Horrors have recently trended towards so-called “torture porn” (Hostel, Saw, Wolf Creek, etc.) or remakes of psychological Japanese horrors, such as The Ring, The Grudge, One Missed Call or Dark Water rather than the make-em-jump-make-em-laugh films that many of us grew up watching in cinemas.
Ruggero Deodato, the director of the notorious and once-banned Cannibal Holocaust (1980), had decided not to make a follow-up because he believed that it would be too violent for mainstream audiences, but changed his mind upon seeing Eli Roth’s Hostel. Roth — who incidentally, appears in Piranha 3D as a the MC of a wet T-shirt contest — went on record saying, “I’d seen all these films on the festival circuit like Audition, Ichi the Killer, Sympathy for Mr Vengeance, and I said: ‘This is the kind of movie I want to make. Something that’s sick, and disturbing, and f***ed-up… But I wanted it also to be a fun ride.” That ride, in general, has been veering off into increasingly more disturbing, and less fun, places.
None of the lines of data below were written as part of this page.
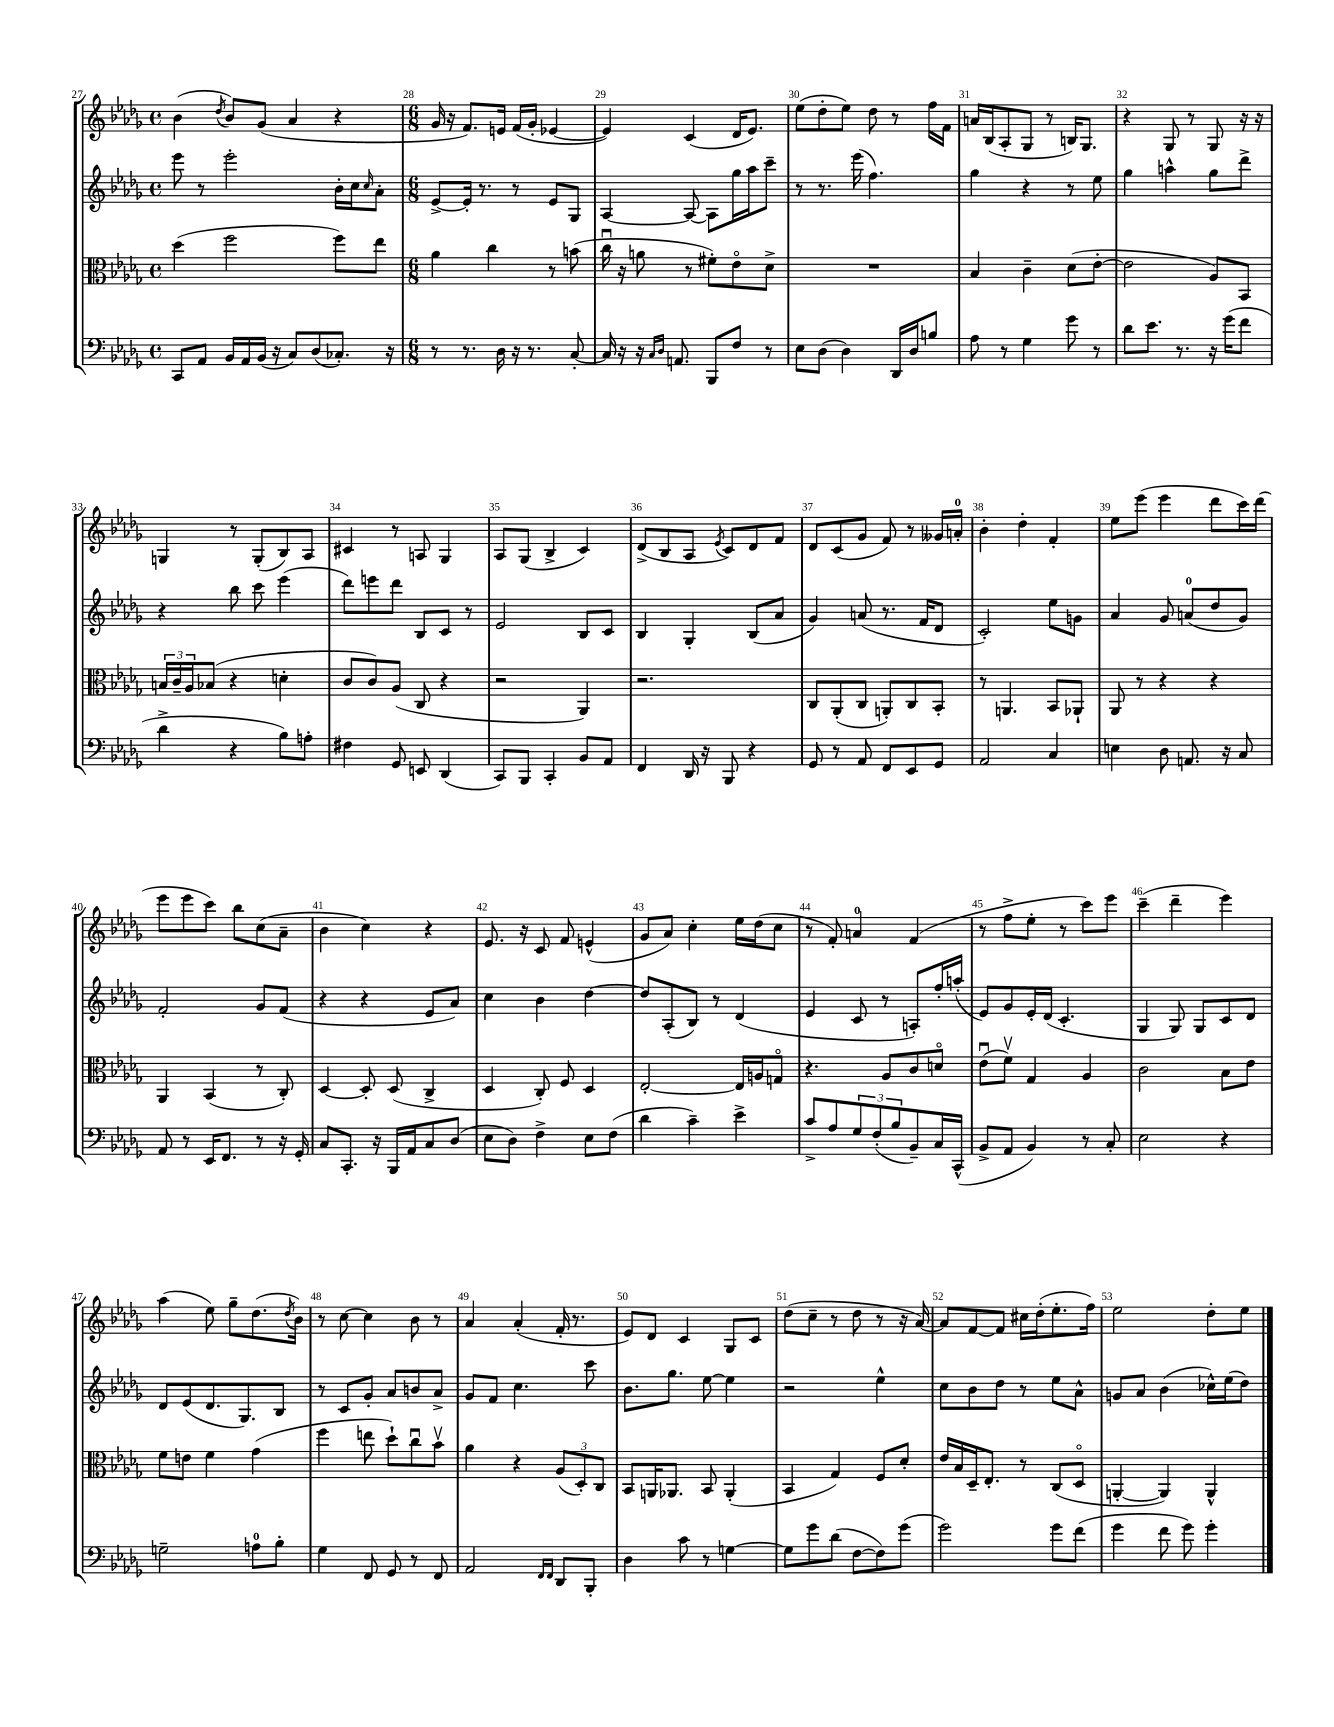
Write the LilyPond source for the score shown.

<<
\new StaffGroup <<
\new Staff = "s0" {
    \clef treble \key des \major \defaultTimeSignature \time 4/4
    bes'4( \acciaccatura { des''8 } bes'8) ges'8( aes'4 r4 |
    \numericTimeSignature \time 6/8 ges'16 r16 f'8.) e'16 f'16( ges'16-. ees'4~ |
    ees'4) c'4( des'16 ees'8.) |
    ees''8( des''8-. ees''8) des''8 r8 f''16 f'16 |
    a'16 bes16( aes8-. ges8 r8 b16) ges8. |
    r4 ges8 r8 ges8 r16 r16 |
    g4 r8 g8-.( bes8) aes8 |
    cis'4 r8 a8 ges4 |
    aes8 ges8( bes4-> c'4) |
    des'8->( bes8 aes8 \acciaccatura { ees'8 } c'8) des'8 f'8 |
    des'8 c'8( ges'8 f'8) r8 geses'16 a'16-0-. |
    bes'4-. des''4-. f'4-. |
    ees''8 ees'''8( ees'''4 des'''8 c'''16) des'''16( |
    ees'''8 ees'''8 c'''8) bes''8 c''8( aes'8-- |
    bes'4 c''4) r4 |
    ees'8. r16 c'8 f'8 e'4-^( |
    ges'8 aes'8) c''4-. ees''16 des''16( c''8 |
    r8 f'8-.) a'4-0 f'4( |
    r8 f''8-> ees''8-. r8 c'''8) ees'''8 |
    c'''4--( des'''4-- ees'''4) |
    aes''4( ees''8) ges''8-- des''8.( \acciaccatura { des''8 } bes'16) |
    r8 c''8~ c''4 bes'8 r8 |
    aes'4 aes'4-.( f'16-. r8. |
    ees'8) des'8 c'4 ges8 c'8 |
    des''8( c''8-- r8 des''8 r8 r16 aes'16~) |
    aes'8 f'8~ f'8 cis''16 des''16-.( ees''8.-. f''16) |
    ees''2 des''8-. ees''8 \bar "|." |
}
\new Staff = "s1" {
    \clef treble \key des \major \defaultTimeSignature \time 4/4
    ees'''8 r8 ees'''2-. bes'16-. c''16 \grace { c''16 } aes'8-. |
    \numericTimeSignature \time 6/8 ees'8~-> ees'16-. r8. r8 ees'8 ges8 |
    aes4~ aes8~ aes8 ges''16 aes''16 c'''8-- |
    r8 r8. ees'''16( f''4.) |
    ges''4 r4 r8 ees''8 |
    ges''4 a''4-^ ges''8 des'''8-> |
    r4 bes''8 c'''8 ees'''4( |
    des'''8) e'''8 des'''8 bes8 c'8 r8 |
    ees'2 bes8 c'8 |
    bes4 ges4-. bes8( aes'8 |
    ges'4) a'8( r8. f'16 des'8 |
    c'2-.) ees''8 g'8 |
    aes'4 ges'8 a'8-0( des''8 ges'8) |
    f'2-. ges'8 f'8( |
    r4 r4 ees'8 aes'8) |
    c''4 bes'4 des''4~ |
    des''8 aes8-.( bes8) r8 des'4( |
    ees'4 c'8 r8 a8-.) f''16-. a''16-.( |
    ees'8) ges'8 ees'16-. des'16( c'4.-. |
    ges4 ges8) ges8 c'8 des'8 |
    des'8 ees'8( des'8. ges8.) bes8 |
    r8 c'8 ges'8-. aes'8 b'8 aes'8-> |
    ges'8 f'8 c''4. c'''8 |
    bes'8. ges''8. ees''8~ ees''4 |
    r2 ees''4-^ |
    c''8 bes'8 des''8 r8 ees''8 aes'8-^ |
    g'8 aes'8 bes'4( ces''16-^) ees''16( des''8) \bar "|." |
}
\new Staff = "s2" {
    \clef alto \key des \major \defaultTimeSignature \time 4/4
    des''4( f''2 f''8) ees''8 |
    \numericTimeSignature \time 6/8 aes'4 c''4 r8 b'8( |
    c''16\downbow r16 a'8 r8 fis'8-.) ees'8\flageolet des'8-> |
    R2. |
    bes4 c'4-- des'8( ees'8~-. |
    ees'2 aes8) bes,8 |
    \tuplet 3/2 { b16 c'16-- aes16 } bes8( r4 d'4-. |
    c'8 c'8) aes8( c8 r4 |
    r2 aes,4) |
    r2. |
    c8 aes,8-.( c8 a,8-.) c8 bes,8-. |
    r8 a,4. bes,8 aes,8-! |
    aes,8 r8 r4 r4 |
    aes,4 bes,4( r8 c8-.) |
    des4~ des8-. des8( c4-> |
    des4 c8-.) f8 des4 |
    ees2~-. ees16 a16 g8\flageolet |
    r4. aes8 c'8 d'8\flageolet |
    ees'8\downbow( f'8\upbow) ges4 aes4 |
    c'2 bes8 ees'8 |
    f'8 e'8 f'4 ges'4( |
    f''4 e''8 des''8-!) c''8\downbow bes'8\upbow |
    aes'4 r4 \tuplet 3/2 { aes8( des8-.) c8 } |
    bes,8 a,16 aes,8. bes,8 aes,4-.( |
    bes,4 ges4) f8 des'8-. |
    ees'16 bes16 des16-- ees8.-. r8 c8( des8\flageolet |
    a,4~-. a,4) a,4-^ \bar "|." |
}
\new Staff = "s3" {
    \clef bass \key des \major \defaultTimeSignature \time 4/4
    c,8 aes,8 bes,16 aes,16 bes,16( r16 c8) des8( ces8.-.) r16 |
    \numericTimeSignature \time 6/8 r8 r8. des16 r16 r8. c8~-. |
    c16 r16 r16 \grace { c16 des16 } a,8. bes,,8 f8 r8 |
    ees8 des8( des4) des,16 des16 b8 |
    aes8 r8 ges4 ges'8 r8 |
    des'8 ees'8. r8. r16 ges'16( f'8 |
    des'4-> r4 bes8) a8-. |
    fis4 ges,8 e,8 des,4( |
    c,8) bes,,8 c,4-. bes,8 aes,8 |
    f,4 des,16 r16 bes,,8 r4 |
    ges,8 r8 aes,8 f,8 ees,8 ges,8 |
    aes,2 c4 |
    e4 des8 a,8. r16 c8 |
    aes,8 r8 ees,16 f,8. r8 r16 ges,16-. |
    c8 c,8.-. r16 bes,,16 aes,16 c8 des8( |
    ees8 des8) f4-> ees8 f8( |
    des'4 c'4--) ees'4-> |
    c'8-> aes8 \tuplet 3/2 { ges8 f8-.( bes8 } bes,8--) c16 c,16-^( |
    bes,8-> aes,8 bes,4) r8 c8-. |
    ees2 r4 |
    g2-- a8-0 bes8-. |
    ges4 f,8 ges,8 r8 f,8 |
    aes,2 \grace { f,16 f,16 } des,8 bes,,8-. |
    des4 c'8 r8 g4~ |
    g8 ges'8 des'8( f8~ f8) ges'8( |
    ges'2) ges'8 f'8( |
    ges'4 f'8 ges'8) ges'4-. \bar "|." |
}
>>
>>
\layout { \context { \Score currentBarNumber = #27 \override BarNumber.break-visibility = ##(#f #t #t) barNumberVisibility = #all-bar-numbers-visible } }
This has recently reached either a logical conclusion or a sickening nadir, depending on your perspective, with the 2010 films The Human Centipede and A Serbian Film — the latter of which is struggling to even receive a classification such is the savagely nihilistic nature of its content. The screenwriter of A Serbian Film, Srdjan Spasojevic, argued that his film was “a diary of our own molestation by the Serbian government… It’s about the monolithic power of leaders who hypnotise you to do things you don’t want to do. You have to feel the violence to know what it’s about.” Perhaps, but trust us, you really don’t want to see this film.
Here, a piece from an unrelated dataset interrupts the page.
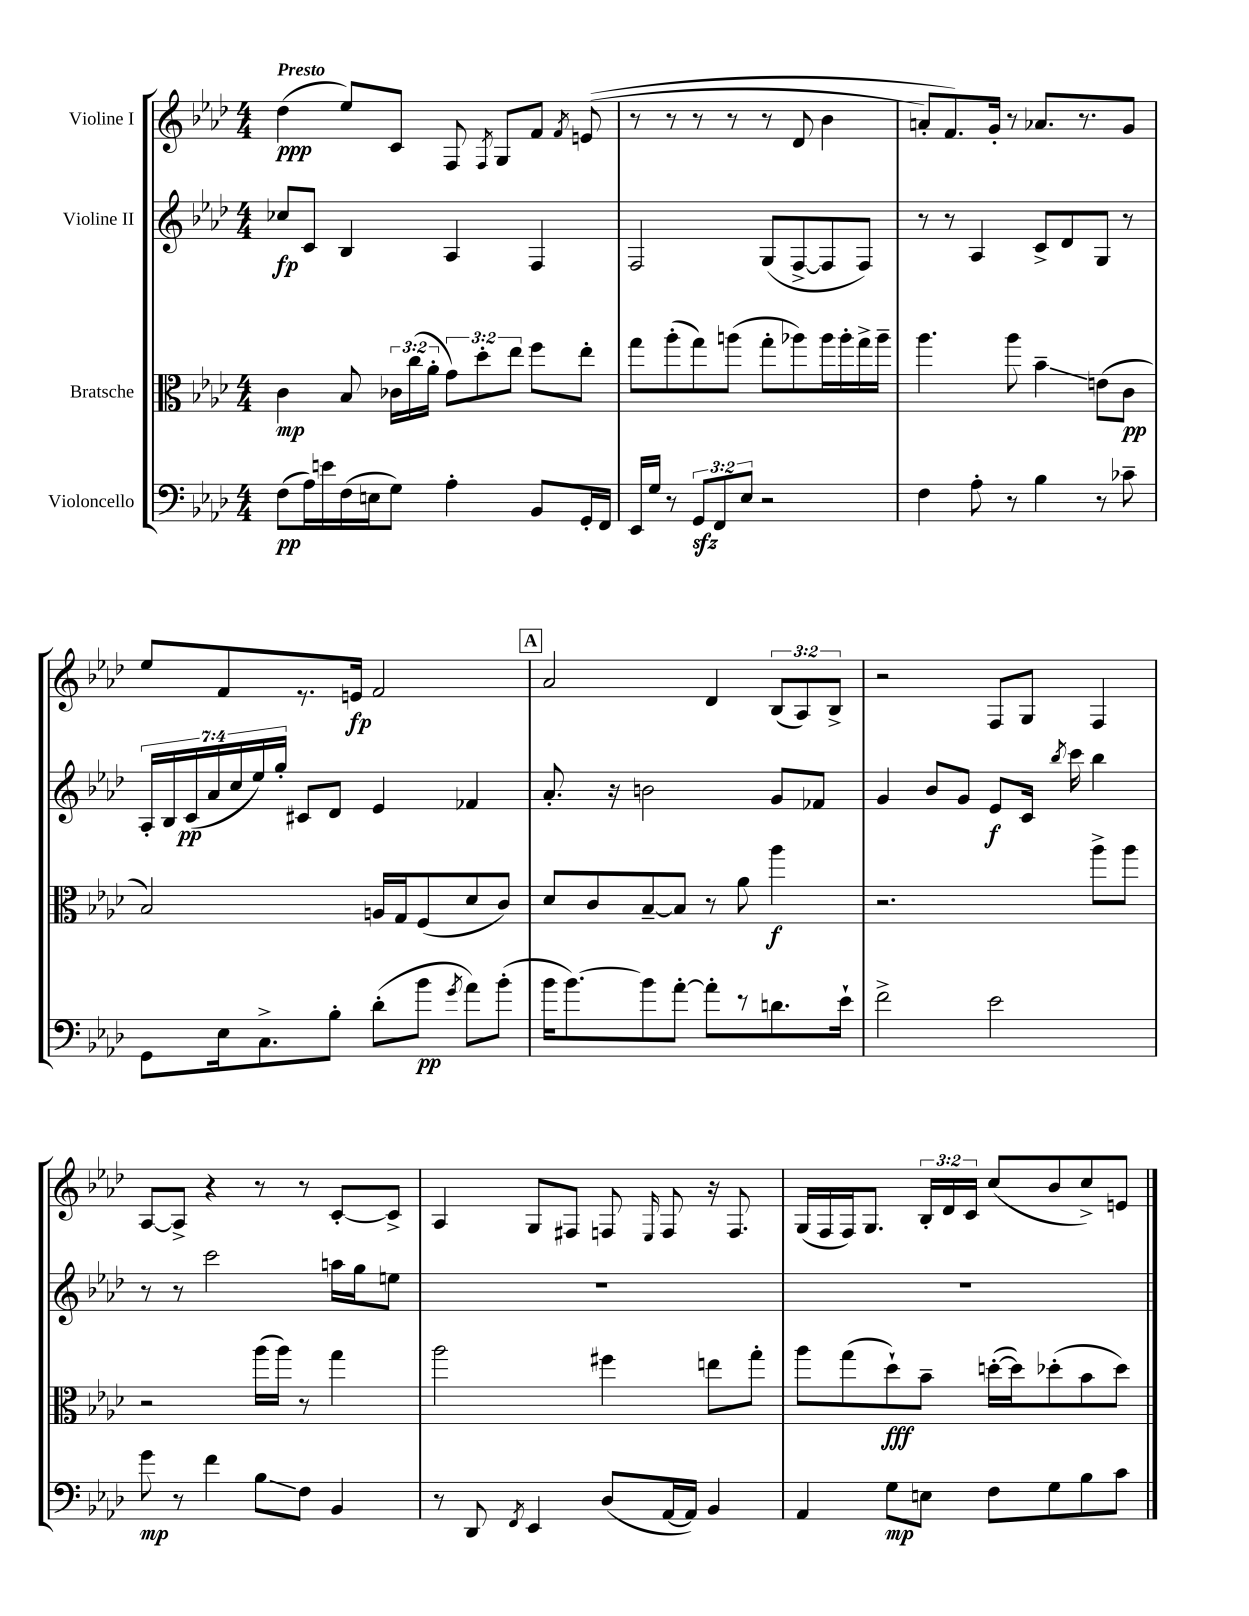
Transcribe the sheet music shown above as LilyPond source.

Art may well reflect society and we do live in an era where torture is a social issue. But horror films weren’t supposed to be about real life, and the genre lost something important along the way — escapist entertainment. There were no laughs, little fun and not a screaming teen in a bikini anywhere. The goofy creature features that we’re seeing now right that wrong, and the motherlode of screaming bikini-clad teens that was
Piranha 3D has proven there’s a market. The sequel has been greenlit and this could open the cinematic door for a return to the popcorn horror films that had previously been confined to cable channels and the DVD market. All this is proof that, despite what you think you saw on screen, the creature is never really dead.